Fans who know her for the star she is and give her the admiration she deserves. As a gay man, I am clueless as I encounter these women. All those of whom I speak with are both very sweet and intelligent and seem not to mind that I have no idea of their stature as public figures. There is Tera Patrick, for example, a lovely part-Thai woman and the undisputed star of the entire Expo, with the longest line of autograph seekers. I have never heard of nor clapped eyes on her in my life.

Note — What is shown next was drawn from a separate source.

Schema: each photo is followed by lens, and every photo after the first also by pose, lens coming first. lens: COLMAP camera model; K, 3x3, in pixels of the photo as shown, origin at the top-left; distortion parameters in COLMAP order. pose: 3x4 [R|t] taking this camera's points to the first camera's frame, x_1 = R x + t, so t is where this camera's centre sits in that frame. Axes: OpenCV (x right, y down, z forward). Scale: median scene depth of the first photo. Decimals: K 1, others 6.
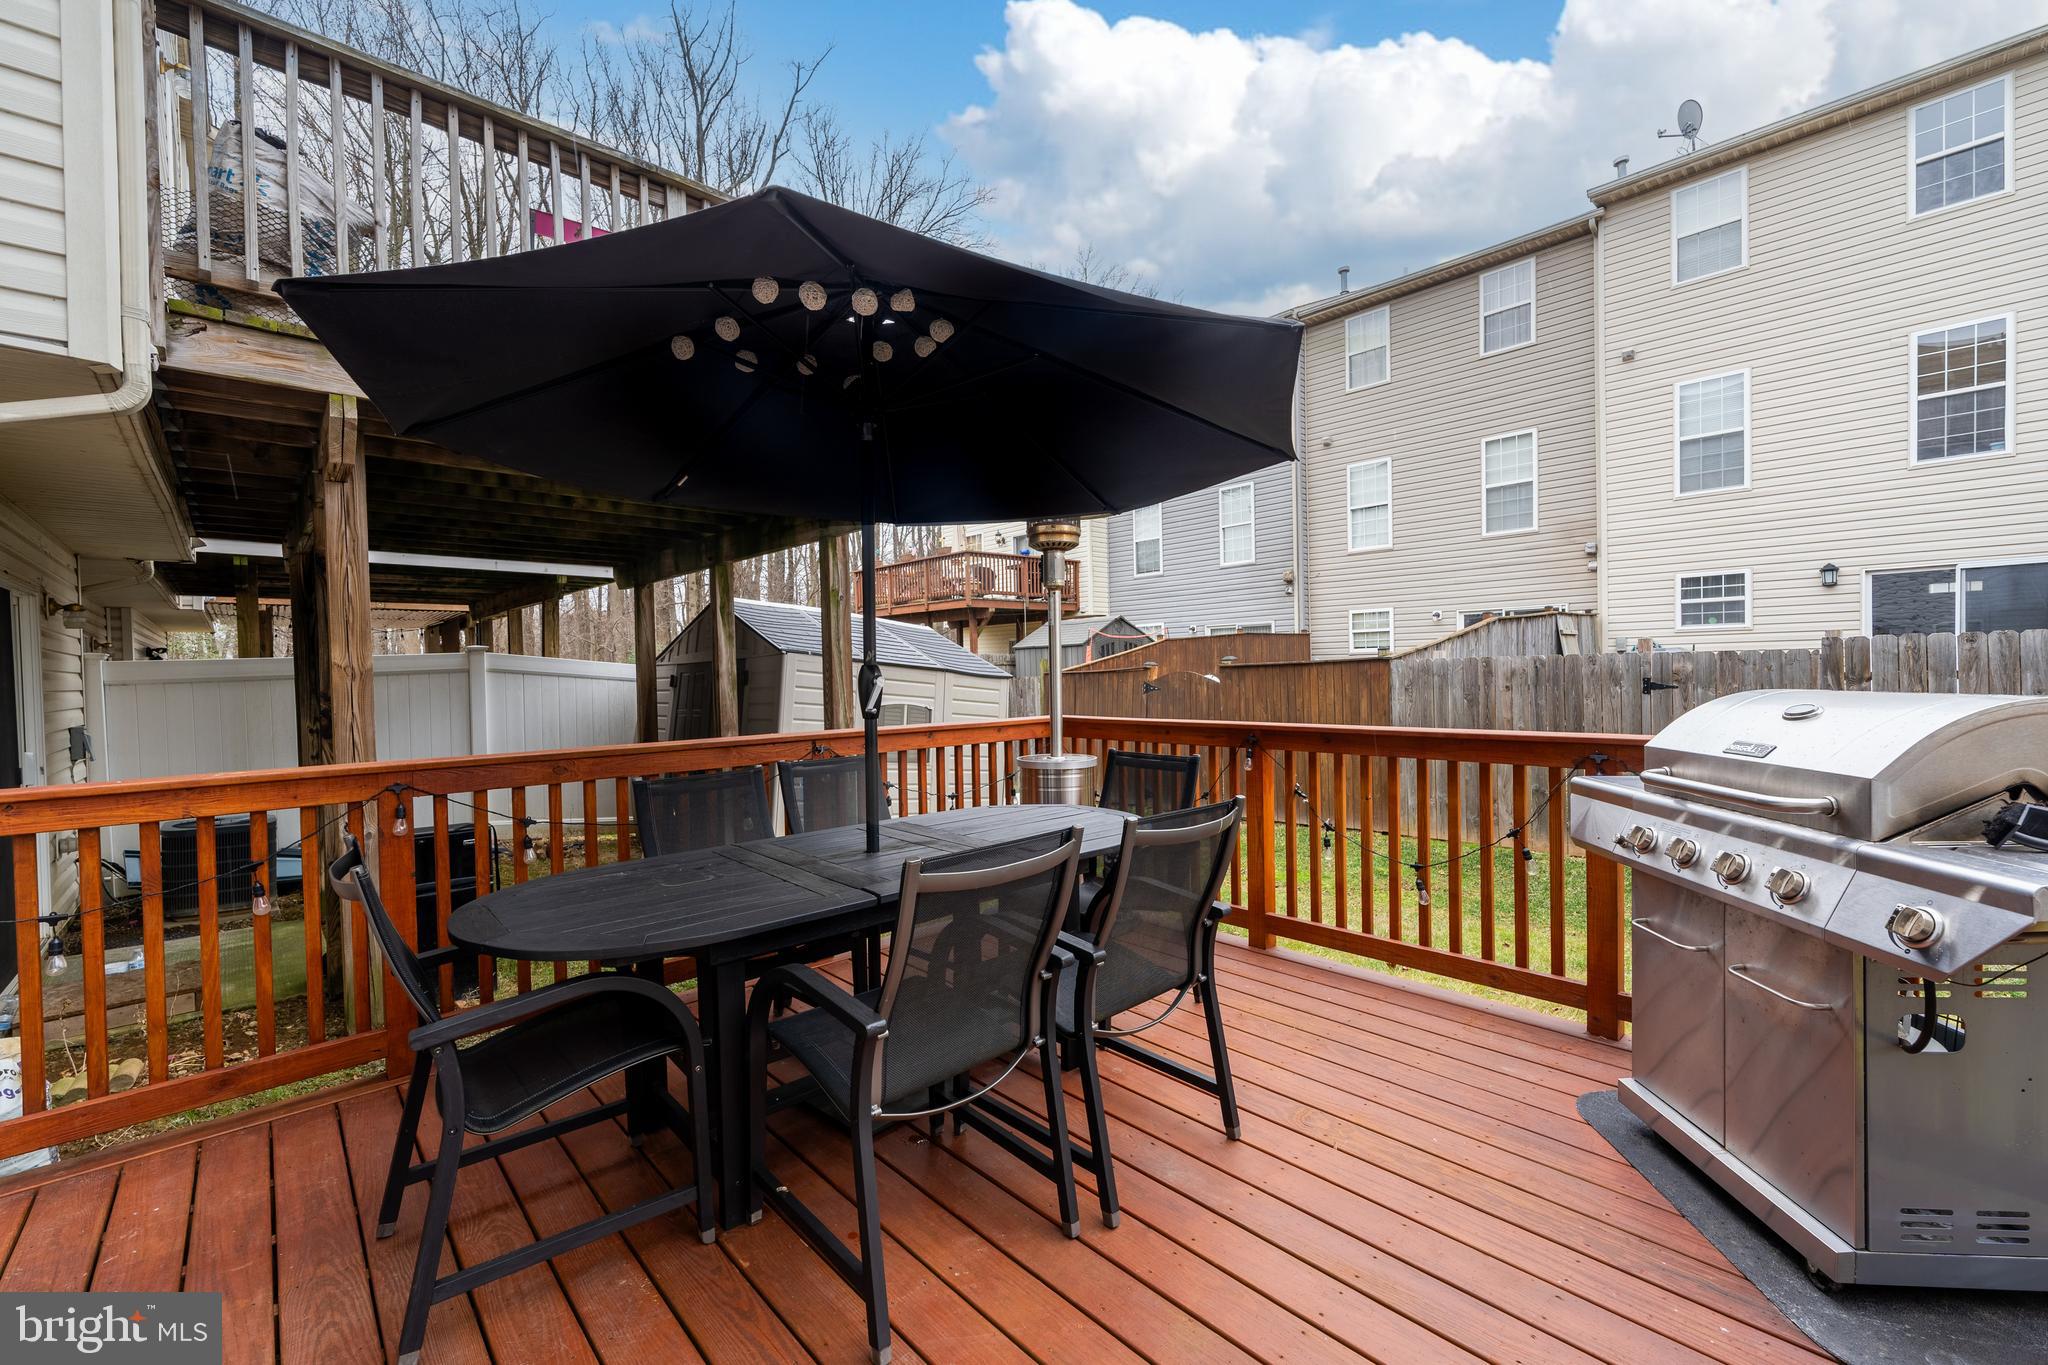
lens RADIAL K [[836.5, 0, 1026.8], [0, 836.5, 685.7], [0, 0, 1]] dist [0.001863, 0.000099]
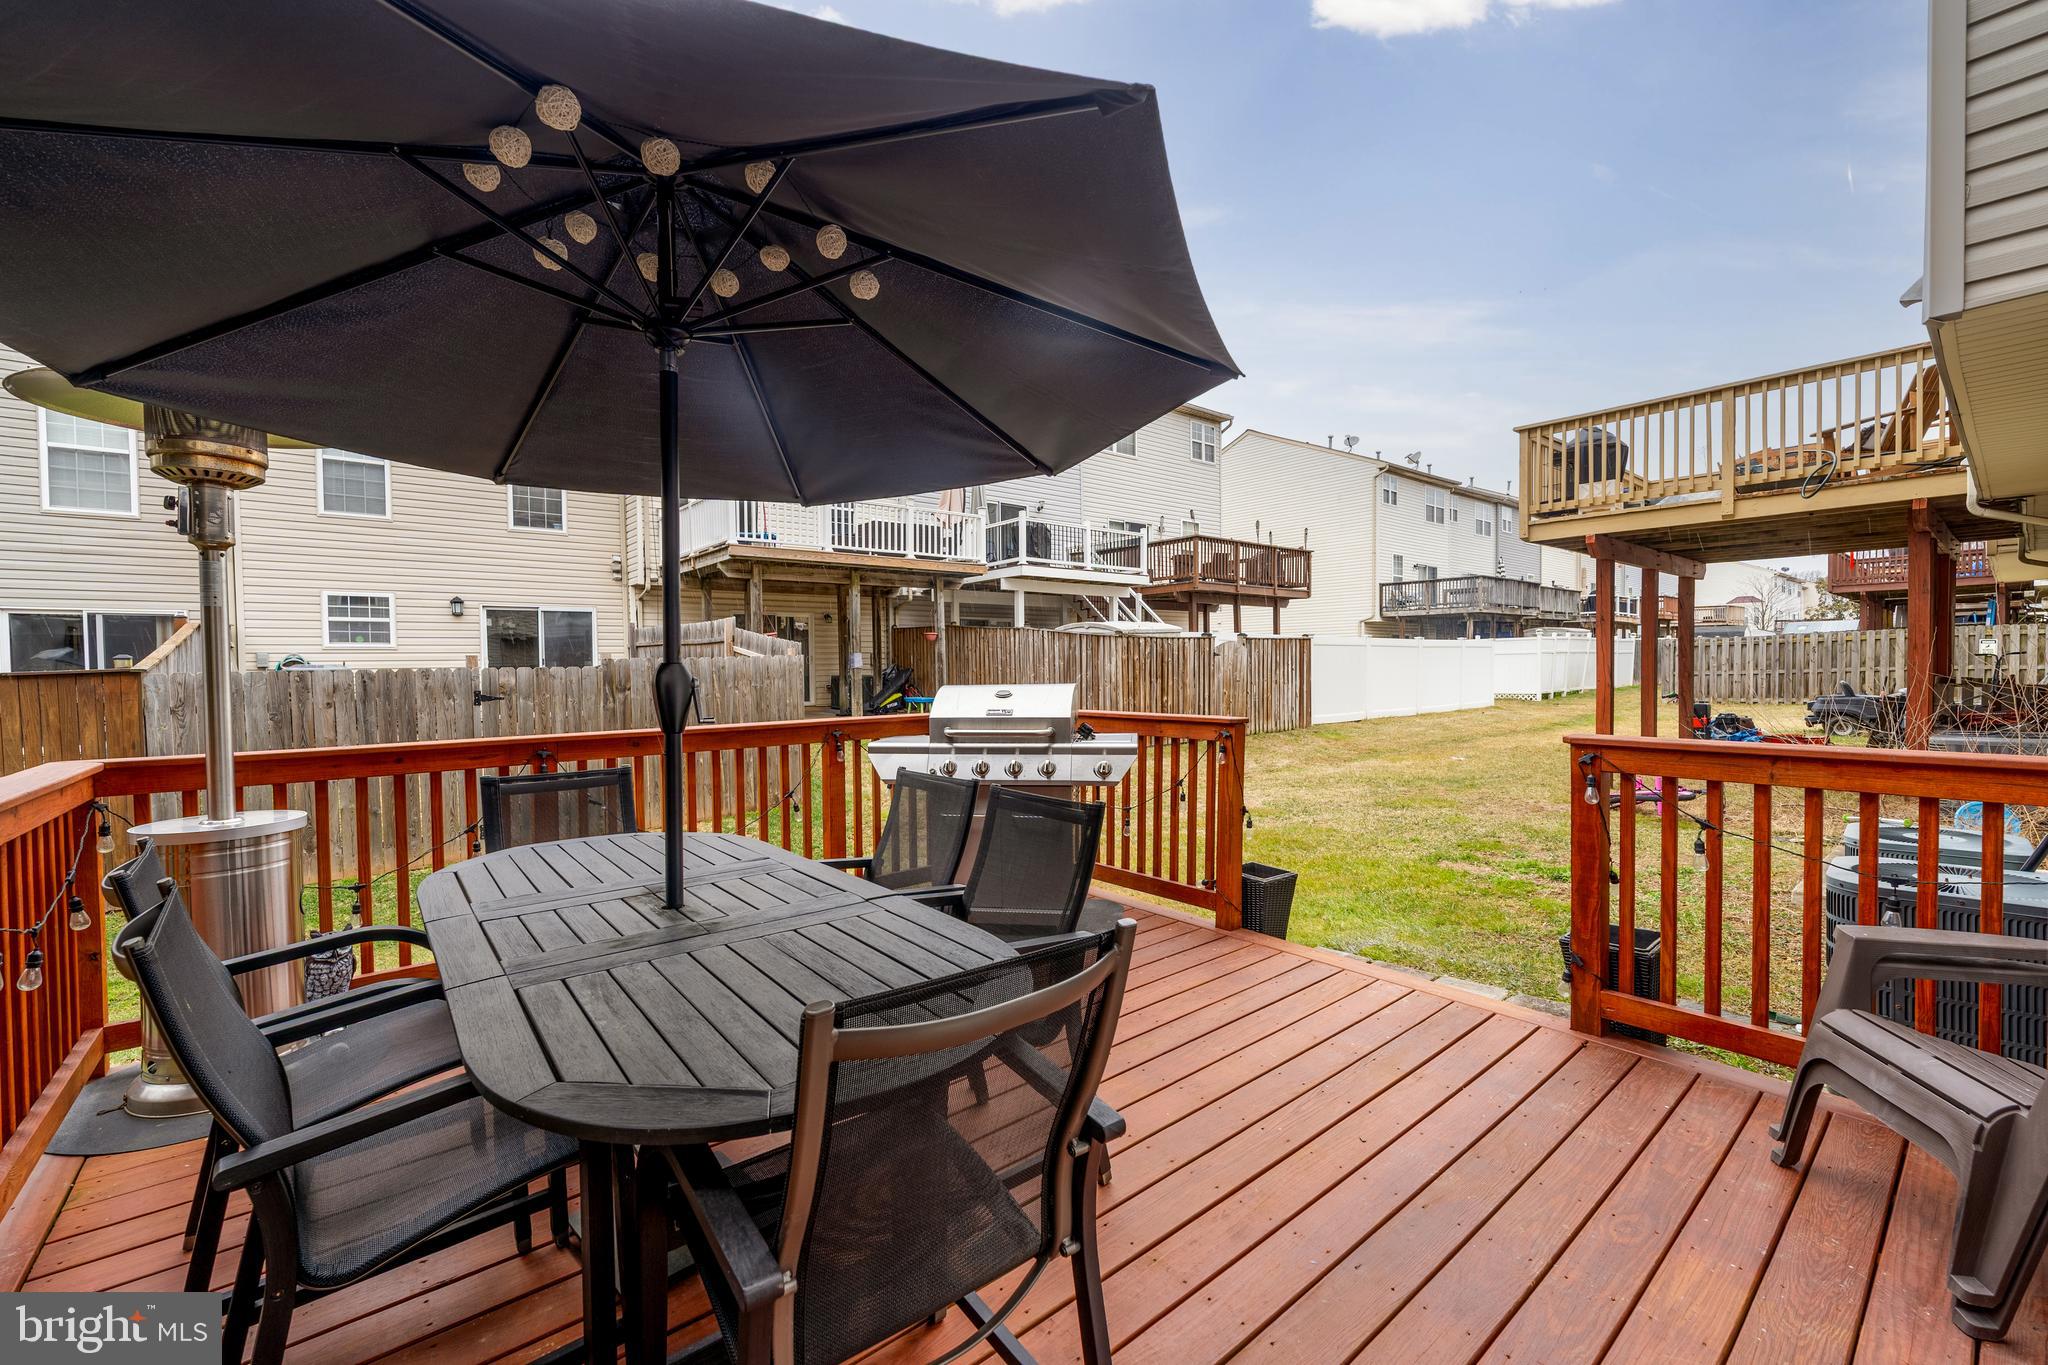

Ditto Violet Blue. Huge, apparently. “One of the top ten,” according to Don Benn, a correspondent for PNN, the Porno News Network. I have some sense of the hypertrophic attributes straight guys like in their porn stars; the hourglass more than the test tube. So it is something of a shock to hear that Violet Blue, a petite 29-year-old, has more than 350 titles in her filmography. I would never have picked her out of a crowd, naughty-school-girl outfit notwithstanding. Even her walk is a purposeful, career-girl-on-the-move march. Her gait reveals an underlying truth, because she is actually easing out of porn. She has left Los Angeles for the Seattle area in order to have a more normal existence, raising a six-year-old son and making a life with her boyfriend. She lives next door to her parents. She is the youngest of nine, “and I’m the good one!” she cracks. I ask her if they know what she does. “It would be kind of hard to keep this from my parents. My mom altered my skirt for me,” she says, standing up, showing the tartan kilt that has been shortened to little more than a pleated belt. “I love my parents!”